Rh- Power (24v) heating
Rc- Power(24v) cooling
W- heating
Y- cooling
G- fan
C- Power (24v) common

Problem- A 2 wire stat is very much like an automatic light switch. One wire is power, when the normaly open switch closes, it sends that power to a valve or relay, and the light(ex) would come on.

The problem is that they are not normaly connected to W and Y. One normaly goes to Rh or Rc, the other goes W or Y. If you have a 2 wire stat (existing) it wouldnt have a Y on it. Are you positive ther wasnt a 3rd wire, and that the connections you described are accurate? 

So there is no confusion, on a 2 wire stat, you would have only R and W.

It would be very unusual for a 2 wire stat to operate both heating and cooling.
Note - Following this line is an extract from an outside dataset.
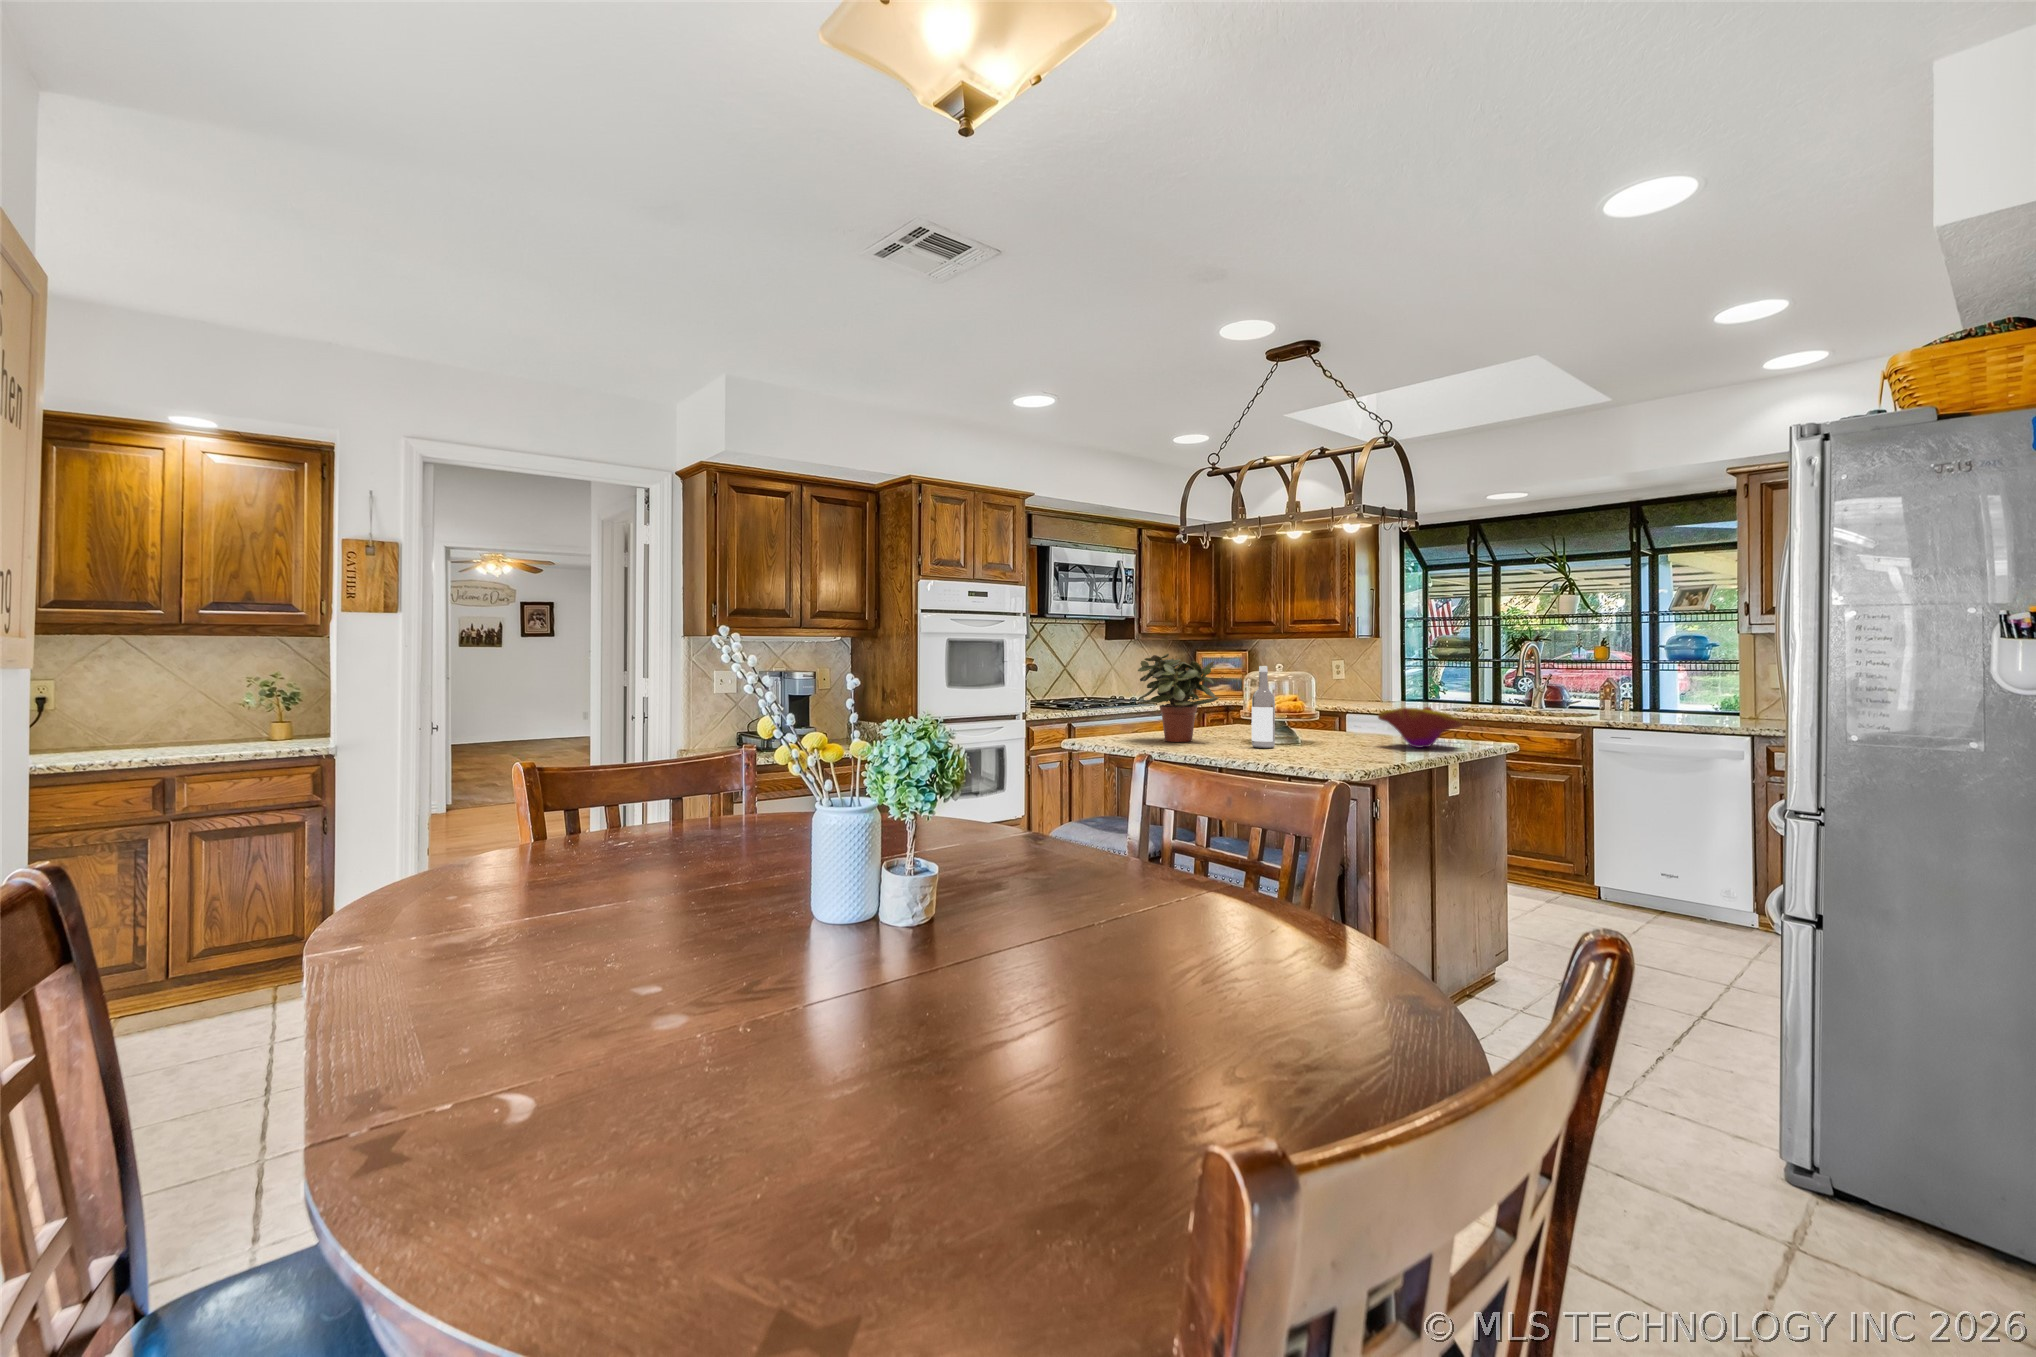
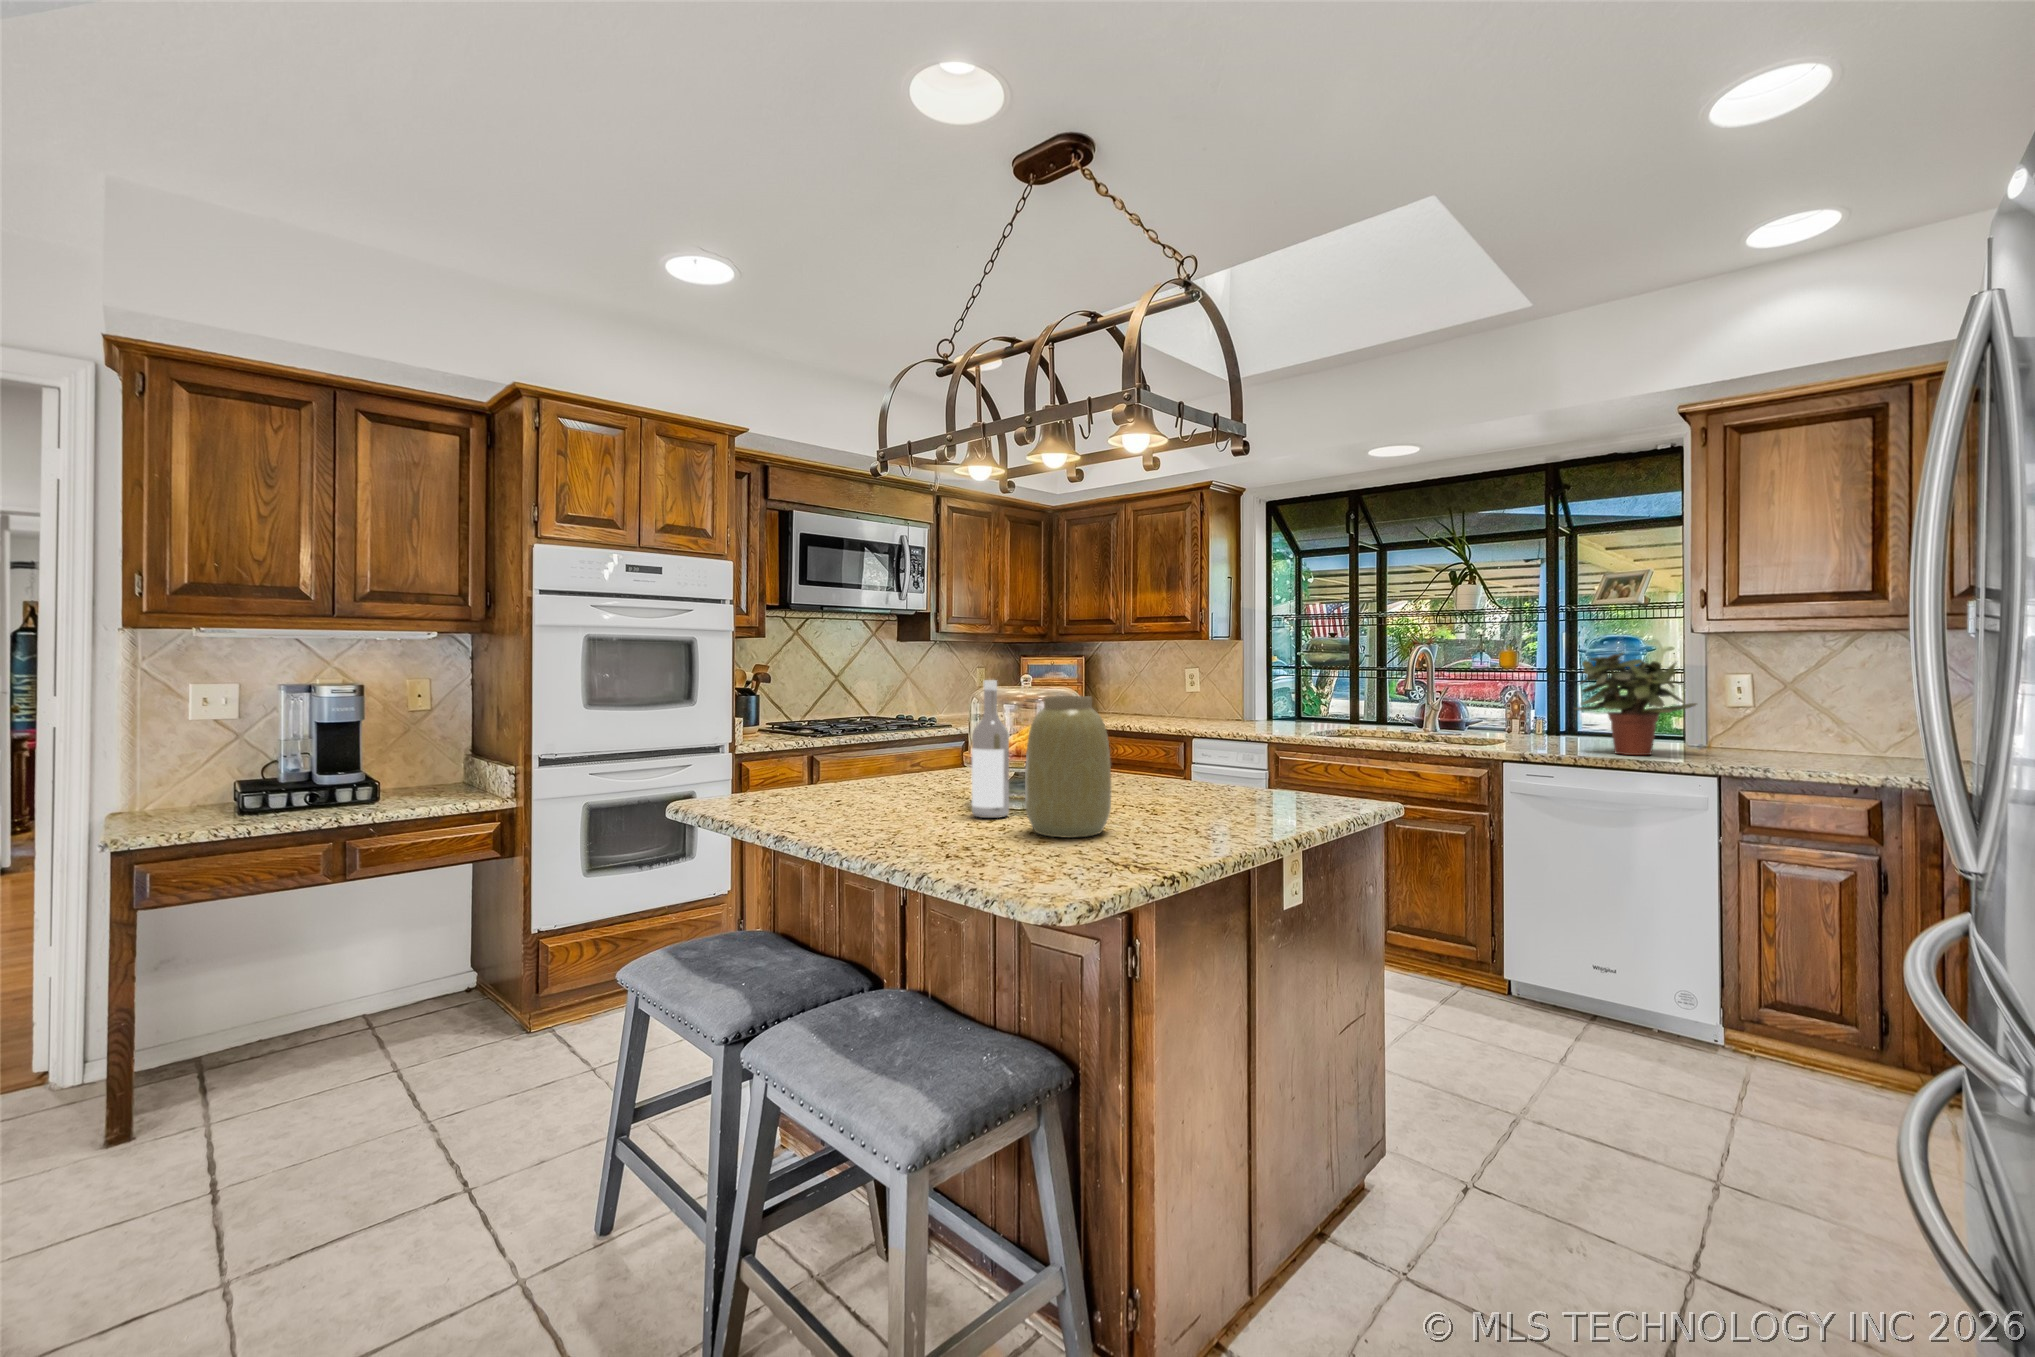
potted plant: present [1138,654,1219,742] -> present [1575,653,1696,755]
vase: none [1295,675,1346,755] -> present [1025,696,1111,838]
decorative bowl: present [1378,707,1462,748] -> none [1177,747,1310,816]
The heating "switch closes as it get colder, the cooling "switch closes as it gets warmer, a 2 wire stat, cannot do both.

If you are describing that R,W and Y are all connected together, you have no "control", and your thermostat is nothing more than a wall decoration.


----------



## pcampbell (Feb 7, 2008)

Could it be that since it's a shared system, you do have control over the fan but nothing else. Does the t-stat actually do anything? When you turn it down can you hear a click and the air come on? Also if it is a shared system... how do you get charged for that?


----------



## kat83 (May 22, 2008)

In the summer the condominium physical turns a switch on their master control switching from heat to A/C. 

In the summer I can make it as cool as I want but if there's a cool day I can not turn on the heat. In the winter I can make it as warm as I want but for a warm day I can not turn on the air. So again in the summer I can only control air and in winter I can only control heat. 

So technically this is just a 2 wire system, where I would connect to R & W but I wanted to verify that connecting to those points only would be able to handle this physical switch to heat when winter rolls around made in the master unit by the condo complex.

A/C and Heat are rolled into my condo fee.


----------



## PDRR (Jun 2, 2008)

*Please HELP*

I had the same problem and here is how I fixed it: 

*For Heat*
R - Blue wire
W - Yellow Wire


*For A/C* 
Rc - Blue wire
Y - Yellow wire


----------